The problem is that i think the axis should be minimums, but they are supposed to be saddle points acording to the exercise statement. I think they should be minimums just because de function is always positive except on the axis where it is 0.

Many Thanks, Paul.

 

[AKG]

To find if a point is a point of inflection for a single-variable function, you use the second derivative test, and there's an analogous test for functions of several variables. It involves the eigenvalues of the Hessian matrix, where the Hessian is the 2x2 matrix whose entries are the second order partials. It is the matrix:

(d²f/dx² d²f/dxdy)
(d²f/dxdy d²f/dy²)

Find the eigenvalues of this matrix and evaluate for each (x,y) where xy = 0 (note you'll have to check that these partial derivatives are "nice" here since the function is defined piecewise and might not be smooth). If both eigenvalues are positive, you have a minimum, if both are negative, you have a maximum, and if you have 1 positive and 1 negative, then you have a saddle of type (1-1).

 

[whozum]

They are saddle points. I've attached x and y slices of the function for you to see.
Testing points around the function means find values of the function around x = 0 and y = 0 to see what shape the graph takes.

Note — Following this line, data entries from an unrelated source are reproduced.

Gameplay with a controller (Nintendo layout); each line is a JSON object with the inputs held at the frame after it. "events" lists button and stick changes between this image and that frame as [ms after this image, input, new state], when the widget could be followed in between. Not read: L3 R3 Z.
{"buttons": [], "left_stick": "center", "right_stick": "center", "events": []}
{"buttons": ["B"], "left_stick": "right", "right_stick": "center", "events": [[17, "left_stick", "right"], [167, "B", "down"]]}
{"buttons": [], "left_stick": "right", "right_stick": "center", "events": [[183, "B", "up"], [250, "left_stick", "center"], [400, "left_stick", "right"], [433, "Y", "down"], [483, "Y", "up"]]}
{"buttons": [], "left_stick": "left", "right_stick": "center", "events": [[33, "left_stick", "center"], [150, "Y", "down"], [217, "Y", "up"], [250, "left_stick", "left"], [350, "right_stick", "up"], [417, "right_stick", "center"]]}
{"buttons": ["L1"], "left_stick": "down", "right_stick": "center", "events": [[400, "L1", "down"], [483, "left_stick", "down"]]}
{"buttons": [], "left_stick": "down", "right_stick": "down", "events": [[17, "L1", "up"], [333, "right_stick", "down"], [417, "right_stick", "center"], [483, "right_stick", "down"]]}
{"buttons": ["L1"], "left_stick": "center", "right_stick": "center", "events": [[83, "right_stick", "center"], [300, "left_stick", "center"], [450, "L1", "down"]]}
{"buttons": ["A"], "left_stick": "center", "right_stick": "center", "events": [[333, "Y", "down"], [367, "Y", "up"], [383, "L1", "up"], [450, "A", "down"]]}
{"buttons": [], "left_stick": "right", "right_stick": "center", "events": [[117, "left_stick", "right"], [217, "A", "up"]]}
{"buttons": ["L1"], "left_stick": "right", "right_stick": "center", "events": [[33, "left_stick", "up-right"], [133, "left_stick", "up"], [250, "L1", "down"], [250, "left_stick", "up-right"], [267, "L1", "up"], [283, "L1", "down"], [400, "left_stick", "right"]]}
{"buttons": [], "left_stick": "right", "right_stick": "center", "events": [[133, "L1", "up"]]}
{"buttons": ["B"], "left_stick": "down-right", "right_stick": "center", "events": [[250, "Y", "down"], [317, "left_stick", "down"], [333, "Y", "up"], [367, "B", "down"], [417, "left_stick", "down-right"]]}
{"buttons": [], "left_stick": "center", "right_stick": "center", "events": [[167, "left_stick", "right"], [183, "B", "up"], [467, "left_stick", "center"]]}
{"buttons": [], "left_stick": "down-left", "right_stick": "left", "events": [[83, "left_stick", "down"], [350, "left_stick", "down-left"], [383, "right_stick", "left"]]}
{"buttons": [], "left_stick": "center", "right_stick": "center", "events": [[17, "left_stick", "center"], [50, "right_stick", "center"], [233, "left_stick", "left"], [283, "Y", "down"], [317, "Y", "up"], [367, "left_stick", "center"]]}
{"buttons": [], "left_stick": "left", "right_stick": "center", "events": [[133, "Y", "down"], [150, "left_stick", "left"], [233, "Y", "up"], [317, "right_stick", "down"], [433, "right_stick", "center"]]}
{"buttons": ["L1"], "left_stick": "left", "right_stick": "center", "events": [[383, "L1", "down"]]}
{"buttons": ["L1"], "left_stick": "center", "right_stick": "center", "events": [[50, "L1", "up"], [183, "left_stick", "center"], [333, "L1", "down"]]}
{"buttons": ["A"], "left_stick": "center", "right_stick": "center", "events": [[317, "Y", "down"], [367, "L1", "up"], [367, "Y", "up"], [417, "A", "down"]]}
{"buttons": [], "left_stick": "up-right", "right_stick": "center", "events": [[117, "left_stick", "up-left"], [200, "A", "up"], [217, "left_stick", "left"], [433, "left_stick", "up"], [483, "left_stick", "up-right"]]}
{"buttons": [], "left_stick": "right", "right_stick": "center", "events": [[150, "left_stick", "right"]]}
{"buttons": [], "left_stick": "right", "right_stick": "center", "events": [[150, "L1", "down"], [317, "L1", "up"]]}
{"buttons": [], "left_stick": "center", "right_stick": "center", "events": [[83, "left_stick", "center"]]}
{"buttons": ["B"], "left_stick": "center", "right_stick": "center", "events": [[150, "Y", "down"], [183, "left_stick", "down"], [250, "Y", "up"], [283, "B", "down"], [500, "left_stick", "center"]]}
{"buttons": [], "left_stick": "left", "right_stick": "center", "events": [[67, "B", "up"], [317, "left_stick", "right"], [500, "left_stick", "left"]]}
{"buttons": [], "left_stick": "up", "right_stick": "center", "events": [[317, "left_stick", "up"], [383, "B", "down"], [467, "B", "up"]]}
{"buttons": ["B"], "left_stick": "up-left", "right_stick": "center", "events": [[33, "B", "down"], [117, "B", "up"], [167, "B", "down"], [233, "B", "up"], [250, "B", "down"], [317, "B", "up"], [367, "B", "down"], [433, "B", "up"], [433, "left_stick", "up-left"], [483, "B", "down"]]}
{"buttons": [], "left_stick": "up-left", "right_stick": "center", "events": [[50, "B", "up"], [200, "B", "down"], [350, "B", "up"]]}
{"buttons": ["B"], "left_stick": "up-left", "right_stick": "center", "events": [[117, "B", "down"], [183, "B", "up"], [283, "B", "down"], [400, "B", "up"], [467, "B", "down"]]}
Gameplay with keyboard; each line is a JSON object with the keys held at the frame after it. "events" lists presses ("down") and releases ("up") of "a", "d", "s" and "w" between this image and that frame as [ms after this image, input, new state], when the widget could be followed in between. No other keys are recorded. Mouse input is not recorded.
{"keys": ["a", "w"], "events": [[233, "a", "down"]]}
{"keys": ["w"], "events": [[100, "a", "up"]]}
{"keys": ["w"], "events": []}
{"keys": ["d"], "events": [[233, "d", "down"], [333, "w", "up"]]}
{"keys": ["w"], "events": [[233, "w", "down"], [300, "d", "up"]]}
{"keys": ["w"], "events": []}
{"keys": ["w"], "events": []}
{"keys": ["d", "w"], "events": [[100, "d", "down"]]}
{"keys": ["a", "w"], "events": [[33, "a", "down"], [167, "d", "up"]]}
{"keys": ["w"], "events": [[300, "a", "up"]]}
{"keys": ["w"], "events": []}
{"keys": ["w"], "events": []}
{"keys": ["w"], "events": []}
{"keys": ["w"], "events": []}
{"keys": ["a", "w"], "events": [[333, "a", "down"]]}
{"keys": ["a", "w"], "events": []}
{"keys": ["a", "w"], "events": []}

http://www.public.asu.edu/~hyousif/xslice.JPG
http://www.public.asu.edu/~hyousif/yslice.JPG

 

[AKG]

Wait, are you sure you have the function written correctly? Say you take y = 1, and let x approach 0. Then 1/yx² will increase greatly, and exp(1/yx²) will be huge. At x = 0, it will suddenly drop to 0. You're right, you'll get minima on the axes since the function will be positive everywhere else. Imagine the graph y = |1/x| with y(0) = 0. Then 0 is obviously a minimum, but it's not going to be a "nice" minimum. As far as I can tell, if you took a slice of the graph of your function, then it would look something similar to the graph of the 1-variable function y = |1/x| with y(0) = 0, can you picture it?

 

[pbialos]

misunderstanding

Whozum misunderstood my function for what i can see on maple graphics. You are right AKG, my function exp(1/yx²) will tend to +infinite when y is positive and x tends to 0 or when y tends to 0+(0 by left).But it will tend to 0 in any other case(any other way to approach to the axis).
I still think the axis are minimums and not saddle points, am i right?

Many Thanks, Paul.

 

[AKG]

Yes, I think you're right. Approaching the x-axis from the positive-y side will give infinity, and approaching from the negative-y side will give 0. As you approach the negative half of the y-axis you get 0, and as you approach the positive half of the y-axis you get infinity. The points on the axes are minima. I'm attaching what I think the graph would look like.